“I was teaching a girl in 2011. She was 13 years old. I liked her because she was beautiful. I manipulated her grades. If she got a good grade, I tried to lower it. I’d humiliate her in class and she finally agreed to meet me,” the unnamed teacher revealed to Unreported World. He had forced a student into having sex with him – a practice known as “sex for grades” – which remains widespread in many African states. The child in question left school soon after, forgoing her education because of the trauma of sexual abuse.

Despite wishing to remain anonymous, the man, who is still a teacher, spoke candidly about his assault of a minor on camera because he said that the custom is so prevalent that he was not worried about having charges pressed against him. He believed that this kind of exploitation remains rampant since it may be difficult to truly stamp it out of society.

He initially discovered that teachers could wield their authority in this manner when he was a student himself and a teacher asked him to take a girl to his house.

There are little records of how many teachers in African countries engage in the practice, and very rarely do the perpetrators face prosecution. Most of the cases go unreported due to the shame and stigma attached. As a result, innumerable young girls face gender-based violence, which includes sexual abuse, exploitation, and rape by male teachers.

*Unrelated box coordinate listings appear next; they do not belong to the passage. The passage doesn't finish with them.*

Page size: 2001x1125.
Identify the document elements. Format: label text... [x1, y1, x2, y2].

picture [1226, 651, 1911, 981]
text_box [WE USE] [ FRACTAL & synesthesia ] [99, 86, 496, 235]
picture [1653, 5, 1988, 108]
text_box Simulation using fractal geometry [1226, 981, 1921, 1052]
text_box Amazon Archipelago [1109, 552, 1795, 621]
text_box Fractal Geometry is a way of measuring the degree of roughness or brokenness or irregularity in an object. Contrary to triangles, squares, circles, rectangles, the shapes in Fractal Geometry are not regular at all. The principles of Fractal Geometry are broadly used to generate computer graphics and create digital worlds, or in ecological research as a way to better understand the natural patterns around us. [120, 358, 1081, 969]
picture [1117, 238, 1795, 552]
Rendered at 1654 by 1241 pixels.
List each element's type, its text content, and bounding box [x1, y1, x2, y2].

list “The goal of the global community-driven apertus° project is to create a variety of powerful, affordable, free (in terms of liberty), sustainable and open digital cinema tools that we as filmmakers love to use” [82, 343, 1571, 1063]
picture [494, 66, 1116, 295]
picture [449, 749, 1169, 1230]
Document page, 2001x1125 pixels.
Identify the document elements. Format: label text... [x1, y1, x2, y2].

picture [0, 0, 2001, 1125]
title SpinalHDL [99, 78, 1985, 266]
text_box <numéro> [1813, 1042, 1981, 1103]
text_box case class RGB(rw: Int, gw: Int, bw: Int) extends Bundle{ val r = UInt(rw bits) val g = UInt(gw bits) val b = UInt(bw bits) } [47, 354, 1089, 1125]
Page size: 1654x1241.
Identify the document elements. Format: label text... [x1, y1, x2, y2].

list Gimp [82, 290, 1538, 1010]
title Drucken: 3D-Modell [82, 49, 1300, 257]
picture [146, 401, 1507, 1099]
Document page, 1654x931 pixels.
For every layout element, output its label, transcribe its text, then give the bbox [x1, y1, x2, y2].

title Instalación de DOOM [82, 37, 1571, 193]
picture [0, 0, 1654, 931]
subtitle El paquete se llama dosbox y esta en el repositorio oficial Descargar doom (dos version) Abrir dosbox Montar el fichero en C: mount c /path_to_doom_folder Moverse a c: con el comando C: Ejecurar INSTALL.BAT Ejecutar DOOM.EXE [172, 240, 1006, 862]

Filmmaker Kiki King, who shot the documentary in Mozambique, told Marie Claire that countless girls are bullied into having sex in exchange for good grades at school. She said that the students are often led to believe that if they do not have sexual relationships with their teacher, they are going to fail the year.

“In terms of people being prosecuted and going to jail, I really struggled to find anyone,” King said.

“What it comes down to is the same problem with sexual violence anywhere in the world under any circumstances; it’s one girl’s word against one man’s word. And unfortunately, women are often blamed for things that happened to them – they’re not believed and they’re not taken seriously.”

Also known as “sexually transmitted grades”, teachers employ various tactics to lure the underage girls into sexual relationships. Apart from the promise of good grades, they may also bribe her with things like mobile phones, clothes, food, and other gifts. The harassment and manipulation generally occurs by the teacher accosting the students either during or after school time. More often than not, girls feel fearful to turn down the lascivious advances out of worry that they may get lower grades or be punished in some other way.

If the sexual assault does become public, the blame is often placed on the girl with the belief that she dressed provocatively or displayed a certain type of demeanour to warrant the unwanted attention from the teacher.

In instances where the girl becomes pregnant, instead of seeking out justice for the sexual assault of a minor, most families prefer to negotiate with the man to provide financial support. Furthermore, in African culture, taboos associated with underage pregnancies mean that the girl will also face the backlash of being a social outcast and her education will come to an abrupt end.

Human Rights Watch believe that the sexual overtones girls experience at school are heavily influenced by gender stereotypes. Some girls told the organisation that teachers had a tendency to use inappropriate language and behaviour – for instance, describing girls’ bodies or clothes in a sexual manner when speaking to students.

While these situations are often nonchalantly characterised as a “relationship” between a teacher and student, Human Rights Watch condemned the practice, stating that it undermines the gravity of the abuse, affects reporting, and blurs the perpetrators’ perception of the severity of these abuses and that cases should be treated, and prosecuted, as sexual exploitation and abuse of children.